Ein Substrat aus einer Mischung von Sand und Erde eignet sich hervorragend, da es das natürliche Habitat dieser Schlangen imitiert. Versteckmöglichkeiten, wie Korkröhren oder Höhlen, sind wichtig, um Stress zu vermeiden. Eine Wasserschale sollte stets verfügbar sein, auch wenn die Art nicht als besonders wasserliebend gilt.
Klima trocken-warm
Die klimatischen Bedingungen im Terrarium sollten die natürlichen Lebensräume der Bauchgrubennattern widerspiegeln. Tagsüber sind Temperaturen zwischen 28 und 32 °C ideal, während die nächtlichen Temperaturen auf etwa 20 bis 22 °C absinken sollten. Eine lokale Wärmelampe kann helfen, einen Sonnenplatz mit Temperaturen bis zu 35 °C zu schaffen.
Die Luftfeuchtigkeit sollte relativ niedrig gehalten werden, idealerweise zwischen 30 und 50 %. Eine zu hohe Luftfeuchtigkeit kann zu gesundheitlichen Problemen führen, wie z.B. Atemwegserkrankungen (ICD-10: J98.9).
Lebendmäuse-Diskussion
Die Fütterung von Heterodon-Arten ist ein kontroverses Thema, insbesondere die Frage nach der Verwendung von Lebendfutter. In Deutschland ist das Verfüttern von lebenden Wirbeltieren nur unter bestimmten Bedingungen erlaubt (TierSchG §17). Die meisten Halter greifen daher auf gefrorene Mäuse zurück, die vor der Fütterung aufgetaut werden.

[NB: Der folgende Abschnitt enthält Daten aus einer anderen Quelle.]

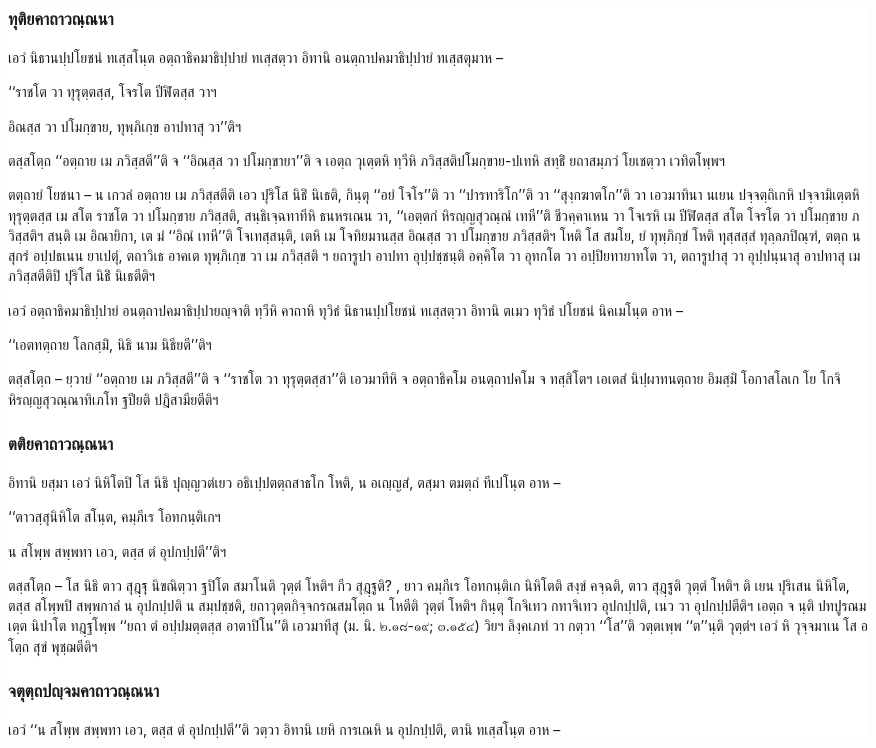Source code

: 
<h3>ทุติยคาถาวณฺณนา</h3>
<p>เอวํ  นิธานปฺปโยชนํ ทเสฺสโนฺต อตฺถาธิคมาธิปฺปายํ ทเสฺสตฺวา อิทานิ อนตฺถาปคมาธิปฺปายํ ทเสฺสตุมาห –</p>


<p> ‘‘ราชโต  วา ทุรุตฺตสฺส, โจรโต ปีฬิตสฺส วาฯ</p>


อิณสฺส วา ปโมกฺขาย, ทุพฺภิเกฺข อาปทาสุ วา’’ติฯ  
</p>
  
<p>ตสฺสโตฺถ ‘‘อตฺถาย เม ภวิสฺสตี’’ติ จ ‘‘อิณสฺส วา ปโมกฺขายา’’ติ จ เอตฺถ วุเตฺตหิ ทฺวีหิ ภวิสฺสติปโมกฺขาย-ปเทหิ สทฺธิํ ยถาสมฺภวํ โยเชตฺวา เวทิตโพฺพฯ</p>


<p>ตตฺถายํ โยชนา – น เกวลํ อตฺถาย เม ภวิสฺสตีติ เอว ปุริโส นิธิํ นิเธติ, กินฺตุ ‘‘อยํ โจโร’’ติ วา ‘‘ปารทาริโก’’ติ วา ‘‘สุงฺกฆาตโก’’ติ วา เอวมาทินา นเยน ปจฺจตฺถิเกหิ ปจฺจามิเตฺตหิ ทุรุตฺตสฺส เม สโต ราชโต วา ปโมกฺขาย ภวิสฺสติ, สนฺธิเจฺฉทาทีหิ ธนหรเณน วา, ‘‘เอตฺตกํ หิรญฺญสุวณฺณํ เทหี’’ติ ชีวคฺคาเหน วา โจเรหิ เม ปีฬิตสฺส สโต โจรโต วา ปโมกฺขาย ภวิสฺสติฯ สนฺติ เม อิณายิกา, เต มํ ‘‘อิณํ เทหี’’ติ โจเทสฺสนฺติ, เตหิ เม โจทิยมานสฺส อิณสฺส วา ปโมกฺขาย ภวิสฺสติฯ โหติ โส สมโย, ยํ ทุพฺภิกฺขํ โหติ ทุสฺสสฺสํ ทุลฺลภปิณฺฑํ, ตตฺถ น สุกรํ อปฺปธเนน ยาเปตุํ, ตถาวิเธ อาคเต ทุพฺภิเกฺข วา เม ภวิสฺสติ ฯ ยถารูปา อาปทา อุปฺปชฺชนฺติ อคฺคิโต วา อุทกโต วา อปฺปิยทายาทโต วา, ตถารูปาสุ วา อุปฺปนฺนาสุ อาปทาสุ เม ภวิสฺสตีติปิ ปุริโส นิธิํ นิเธตีติฯ</p>


<p>เอวํ อตฺถาธิคมาธิปฺปายํ อนตฺถาปคมาธิปฺปายญฺจาติ ทฺวีหิ คาถาหิ ทุวิธํ นิธานปฺปโยชนํ ทเสฺสตฺวา อิทานิ ตเมว ทุวิธํ ปโยชนํ นิคเมโนฺต อาห –</p>


‘‘เอตทตฺถาย โลกสฺมิํ, นิธิ นาม นิธียตี’’ติฯ  
</p>
  
<p>ตสฺสโตฺถ – ยฺวายํ ‘‘อตฺถาย เม ภวิสฺสตี’’ติ จ ‘‘ราชโต วา ทุรุตฺตสฺสา’’ติ เอวมาทีหิ จ อตฺถาธิคโม อนตฺถาปคโม จ ทสฺสิโตฯ  เอเตสํ นิปฺผาทนตฺถาย อิมสฺมิํ  โอกาสโลเก โย โกจิ หิรญฺญสุวณฺณาทิเภโท  ฐปียติ ปฎิสามียตีติฯ</p>


<h3>ตติยคาถาวณฺณนา</h3>
<p>อิทานิ  ยสฺมา เอวํ นิหิโตปิ โส นิธิ ปุญฺญวตํเยว อธิเปฺปตตฺถสาธโก โหติ, น อเญฺญสํ, ตสฺมา ตมตฺถํ ทีเปโนฺต อาห –</p>


<p> ‘‘ตาวสฺสุนิหิโต สโนฺต, คมฺภีเร โอทกนฺติเกฯ</p>


น สโพฺพ สพฺพทา เอว, ตสฺส ตํ อุปกปฺปตี’’ติฯ  
</p>
  
<p>ตสฺสโตฺถ – โส นิธิ  ตาว สุฎฺฐุ นิขณิตฺวา ฐปิโต สมาโนติ วุตฺตํ โหติฯ กีว สุฎฺฐูติ? , ยาว คมฺภีเร โอทกนฺติเก นิหิโตติ สงฺขํ คจฺฉติ, ตาว สุฎฺฐูติ วุตฺตํ โหติฯ ติ เยน ปุริเสน นิหิโต, ตสฺส สโพฺพปิ สพฺพกาลํ น อุปกปฺปติ น สมฺปชฺชติ, ยถาวุตฺตกิจฺจกรณสมโตฺถ น โหตีติ วุตฺตํ โหติฯ กินฺตุ โกจิเทว กทาจิเทว อุปกปฺปติ, เนว วา อุปกปฺปตีติฯ เอตฺถ จ นฺติ ปทปูรณมเตฺต นิปาโต ทฎฺฐโพฺพ ‘‘ยถา ตํ อปฺปมตฺตสฺส อาตาปิโน’’ติ เอวมาทีสุ (ม. นิ. ๒.๑๘-๑๙; ๓.๑๕๔) วิยฯ ลิงฺคเภทํ วา กตฺวา ‘‘โส’’ติ วตฺตเพฺพ ‘‘ต’’นฺติ วุตฺตํฯ เอวํ หิ วุจฺจมาเน โส อโตฺถ สุขํ พุชฺฌตีติฯ</p>


<h3>จตุตฺถปญฺจมคาถาวณฺณนา</h3>
<p>เอวํ  ‘‘น สโพฺพ สพฺพทา เอว, ตสฺส ตํ อุปกปฺปตี’’ติ วตฺวา อิทานิ เยหิ การเณหิ น อุปกปฺปติ, ตานิ ทเสฺสโนฺต อาห –</p>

Die Ernährung sollte abwechslungsreich gestaltet werden, um Mangelerscheinungen zu vermeiden. Neben Mäusen können auch kleine Vögel oder Reptilien verfüttert werden, sofern diese legal und ethisch vertretbar sind.
FAQ
- Wie groß wird eine Bauchgrubennatter?
Die Westliche Bauchgrubennatter erreicht eine Länge von etwa 50 bis 90 cm. - Welche Temperaturen sind ideal für das Terrarium?
Tagsüber sollten die Temperaturen zwischen 28 und 32 °C liegen, nachts bei 20 bis 22 °C. - Ist die Haltung von Bauchgrubennattern in Deutschland erlaubt?
Ja, die Haltung ist erlaubt, jedoch sind die Bestimmungen der jeweiligen Bundesländer zu beachten. - Welche Luftfeuchtigkeit ist optimal?
Eine Luftfeuchtigkeit zwischen 30 und 50 % ist ideal. - Was fressen Bauchgrubennattern?
Hauptsächlich Mäuse, aber auch kleine Vögel und Reptilien können gefüttert werden.
Häufige Fragen
Wie groß wird eine Bauchgrubennatter?
Die Westliche Bauchgrubennatter erreicht eine Länge von etwa 50 bis 90 cm.
Welche Temperaturen sind ideal für das Terrarium?
Tagsüber sollten die Temperaturen zwischen 28 und 32 °C liegen, nachts bei 20 bis 22 °C.
Ist die Haltung von Bauchgrubennattern in Deutschland erlaubt?
Ja, die Haltung ist erlaubt, jedoch sind die Bestimmungen der jeweiligen Bundesländer zu beachten.
Welche Luftfeuchtigkeit ist optimal?
Eine Luftfeuchtigkeit zwischen 30 und 50 % ist ideal.
Was fressen Bauchgrubennattern?
Hauptsächlich Mäuse, aber auch kleine Vögel und Reptilien können gefüttert werden.